• **Task directions**: Transcribe the whole listing below without changing a word, but leave out every image.

• **Stored data**:
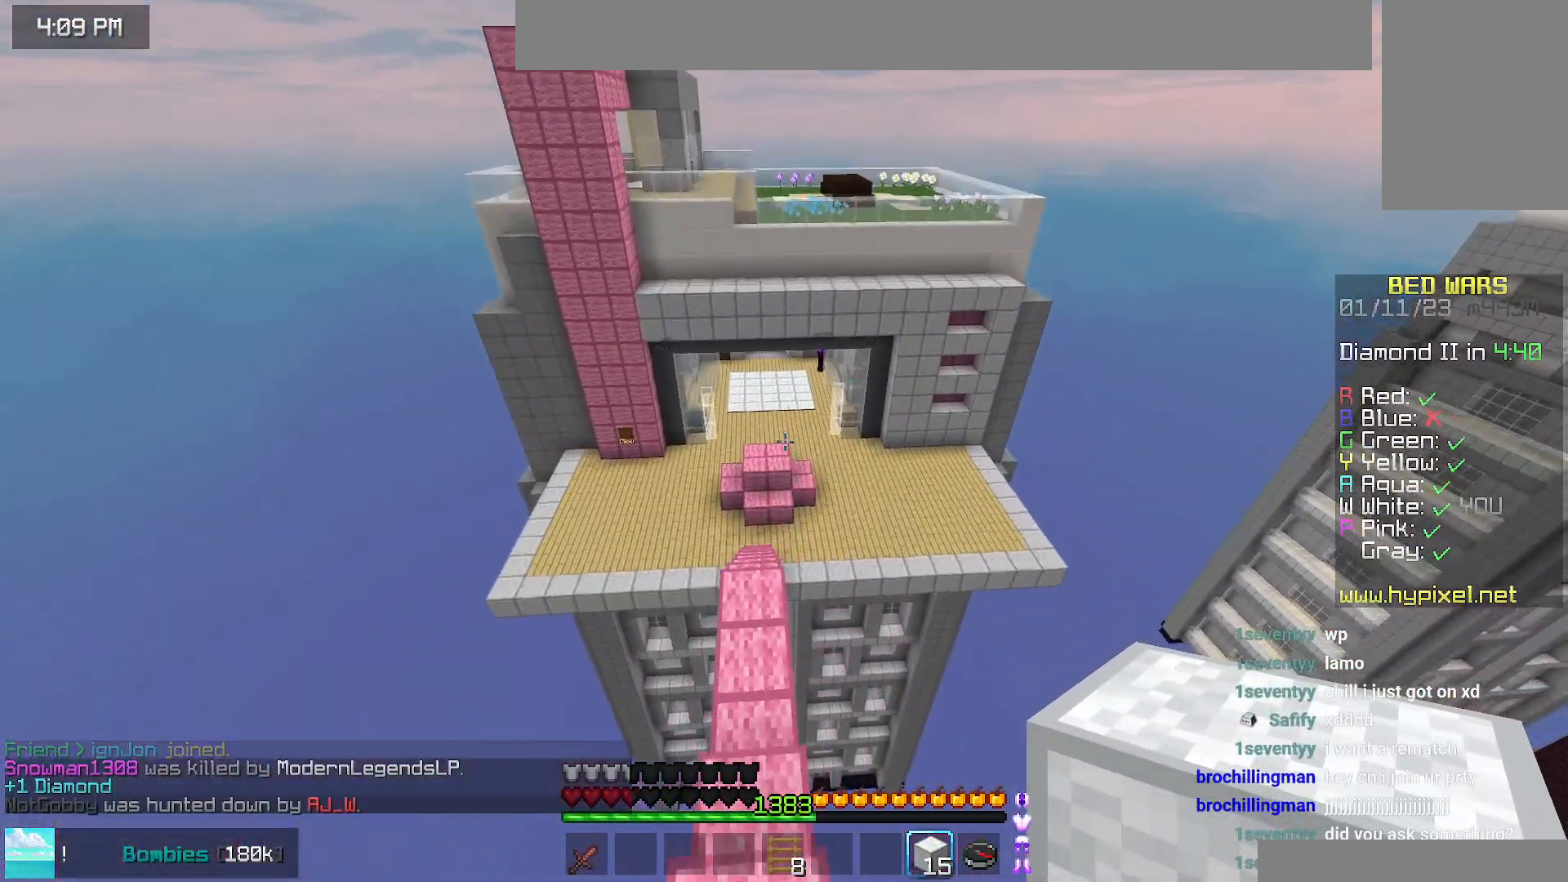
{"keys": ["up"], "mouse": [], "events": [[167, "left", "up"]]}
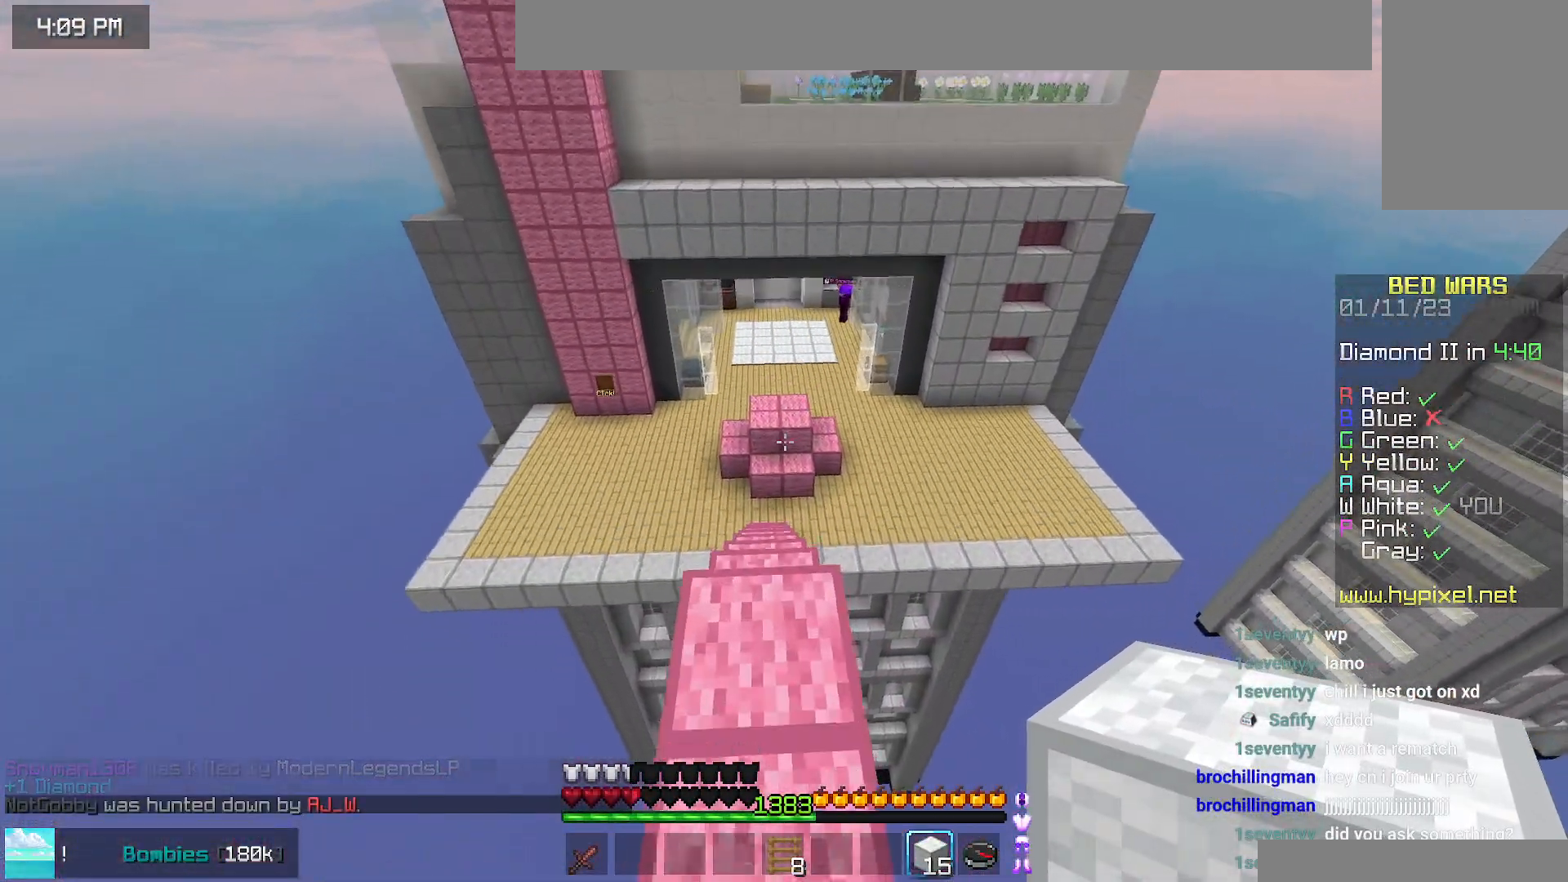
{"keys": ["up"], "mouse": [], "events": []}
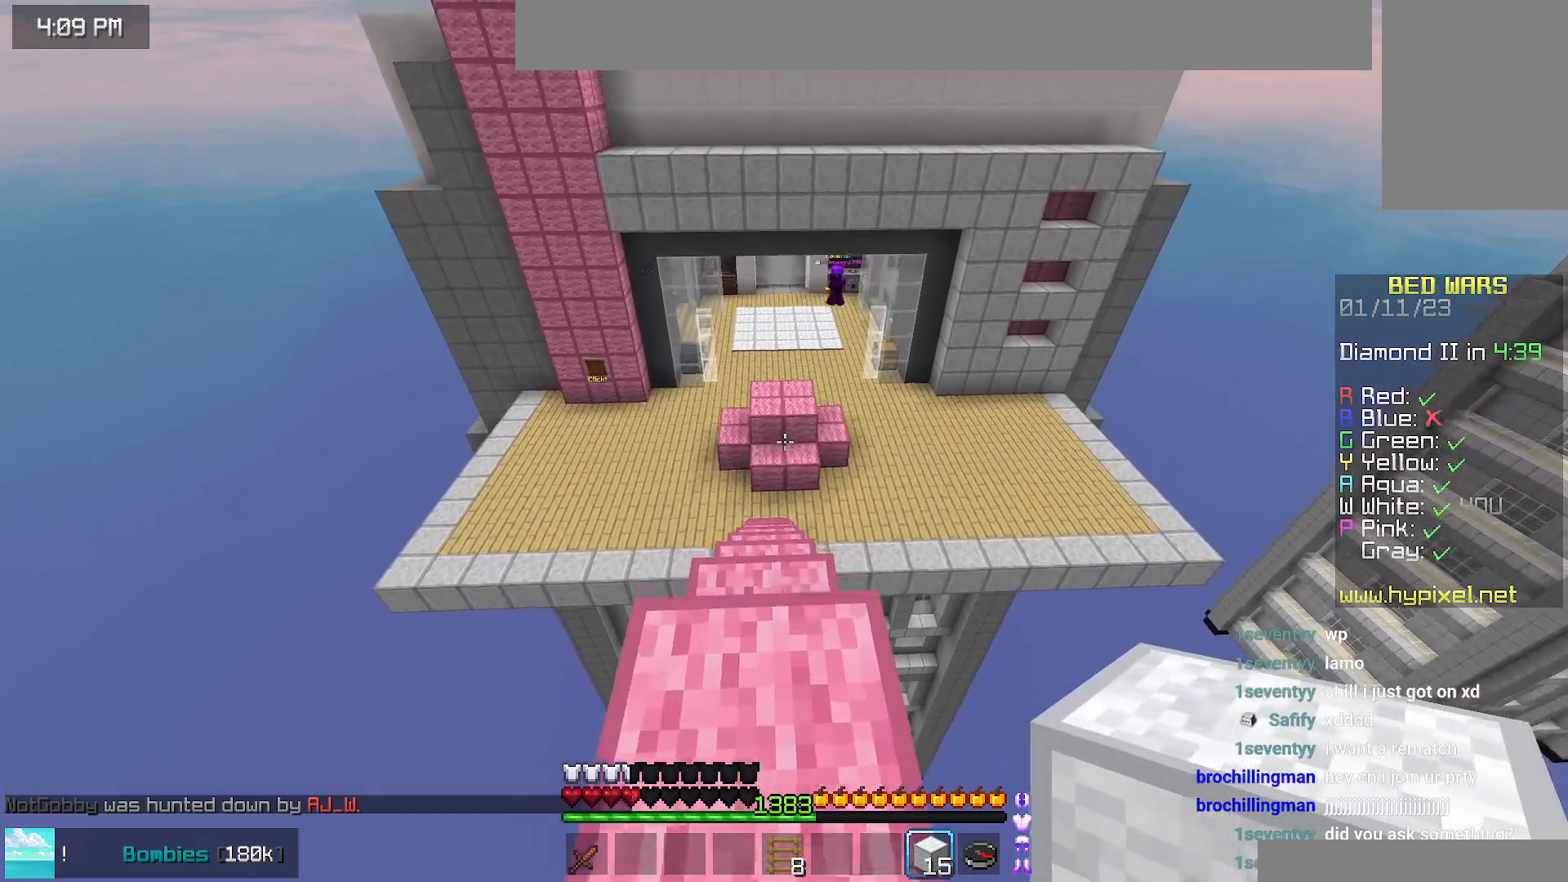
{"keys": ["up"], "mouse": [], "events": []}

• **Output below**:
{"keys": ["up"], "mouse": [], "events": [[167, "left", "up"]]}
{"keys": ["up"], "mouse": [], "events": []}
{"keys": ["up"], "mouse": [], "events": []}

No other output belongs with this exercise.